If you want to see an organisation that has never been on the internet for longer than five minutes, look no further than the Philadelphia Zoo, which has welcomed in the birth of a baby gorilla and are gonna hold an online contest to name it.
Today Philadelphia Zoo welcomed a new addition to the family: a western lowland gorilla baby born to Honi, the Zoo’s 21-year-old female and 31-year old silverback male Motuba. This is the second birth for Honi and the first birth for Honi and Motuba together. Mother and baby appear healthy but will be monitored by Zoo staff in the coming weeks and months.
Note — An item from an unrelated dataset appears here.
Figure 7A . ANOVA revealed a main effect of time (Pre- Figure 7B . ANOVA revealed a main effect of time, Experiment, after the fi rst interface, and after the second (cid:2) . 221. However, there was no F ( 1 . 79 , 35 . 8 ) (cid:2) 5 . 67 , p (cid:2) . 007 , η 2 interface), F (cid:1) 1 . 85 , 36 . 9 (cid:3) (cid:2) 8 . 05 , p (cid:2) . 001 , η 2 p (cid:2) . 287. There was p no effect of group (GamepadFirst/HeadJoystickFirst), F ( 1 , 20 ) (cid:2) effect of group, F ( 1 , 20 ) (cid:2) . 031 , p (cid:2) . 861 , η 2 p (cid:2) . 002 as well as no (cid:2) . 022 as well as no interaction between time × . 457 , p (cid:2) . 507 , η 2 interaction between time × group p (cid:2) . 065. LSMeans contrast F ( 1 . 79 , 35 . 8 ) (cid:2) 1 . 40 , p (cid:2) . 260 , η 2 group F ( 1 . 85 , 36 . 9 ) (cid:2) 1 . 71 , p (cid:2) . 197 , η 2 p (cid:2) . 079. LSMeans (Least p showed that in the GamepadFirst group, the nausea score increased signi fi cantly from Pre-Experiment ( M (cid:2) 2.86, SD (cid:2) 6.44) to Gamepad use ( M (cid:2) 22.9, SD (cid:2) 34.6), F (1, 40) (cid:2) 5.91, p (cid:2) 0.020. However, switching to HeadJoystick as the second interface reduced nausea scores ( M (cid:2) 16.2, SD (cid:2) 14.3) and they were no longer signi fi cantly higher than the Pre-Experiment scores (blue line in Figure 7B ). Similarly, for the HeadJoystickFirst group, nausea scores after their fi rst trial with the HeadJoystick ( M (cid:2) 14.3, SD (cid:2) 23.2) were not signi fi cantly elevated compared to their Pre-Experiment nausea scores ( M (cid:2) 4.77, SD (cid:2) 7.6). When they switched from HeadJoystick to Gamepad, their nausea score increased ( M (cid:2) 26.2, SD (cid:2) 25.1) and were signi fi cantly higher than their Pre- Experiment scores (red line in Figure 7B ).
Like newborn humans, gorilla babies are essentially helpless, relying completely on their mother for care. Check back for updates on when the baby will be on exhibit with the rest of the troop in PECO Primate Reserve.
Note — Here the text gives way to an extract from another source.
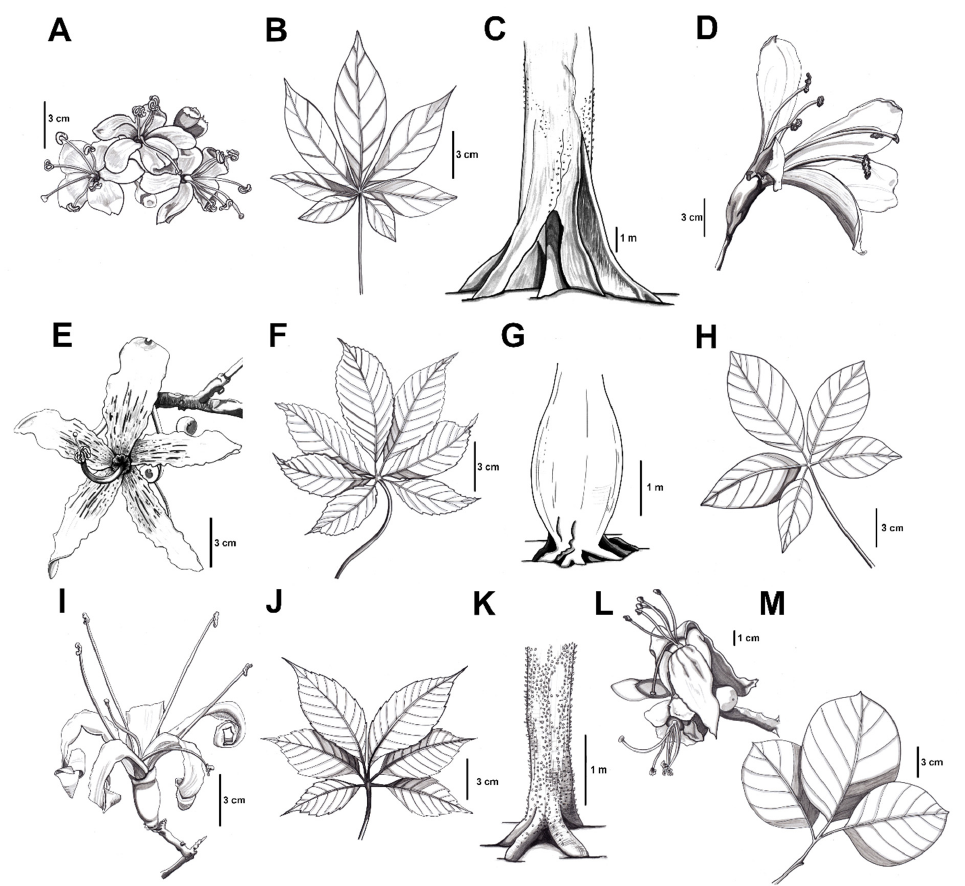
Figure 2. Representative illustrations of the diversity of flowers, leaves and trunks seen within the genus Ceiba . ( A – C ): C. pentandra ; ( D , H ): C. samauma ; ( E – G ): C. speciosa ; ( I – K ): C. aesculifolia ; ( L , M ): C. jasminodora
The little gorilla bub was born to Honi and Motuba, a 21-year-old female and 31-year-old silverback male gorillas respectively. Zoo staff haven’t been able to determine its gender yet, because Honi has been carrying the gorrilibaby too closely for a genital inspection.
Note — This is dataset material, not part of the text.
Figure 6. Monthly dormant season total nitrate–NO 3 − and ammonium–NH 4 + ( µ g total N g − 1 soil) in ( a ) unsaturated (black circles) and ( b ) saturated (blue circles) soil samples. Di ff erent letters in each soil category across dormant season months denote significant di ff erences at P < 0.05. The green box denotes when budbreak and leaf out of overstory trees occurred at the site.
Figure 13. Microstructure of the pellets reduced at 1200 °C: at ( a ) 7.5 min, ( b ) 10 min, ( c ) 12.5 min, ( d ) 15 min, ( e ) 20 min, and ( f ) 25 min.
It’s the first gorilla baby born at the zoo for 20 years, and as such it’s holding a little naming contest. It’s not going well. The contest hasn’t even technically begun yet, but the internet is wetting itself to make as many Harambe jokes as possible.
WHO THOUGHT THIS WOULDN’T HAPPEN?
— Dan Carson (@TheDoctorCarson) August 31, 2016
— Sam Stryker (@sbstryker) August 31, 2016
@PhillyInquirer first baby gorilla in 20 years? Harambe died only a few months ago, Harambe has returned to earth for justice.
— blank (@malikftboca) August 31, 2016
@PhillyInquirer He lives Harambe Jr. the resurrection!
— Javi Moreno (@Javi386) August 31, 2016
Harambe McHarambe Face https://t.co/XsRhzhlFou
— Jeff Yerger (@jyergs) August 31, 2016
You have to admire this on-point take of internet culture, though.
@PhillyInquirer Gorilla McMonkeyface will come in second…
— J.E. (@jermsguy) August 31, 2016
Tbh, if the Philly Zoo *did* name the new gorilla Harambe (or any version there of), attendance would probably skyrocket by 4000%. Never let anyone tell you memes are good for nothing.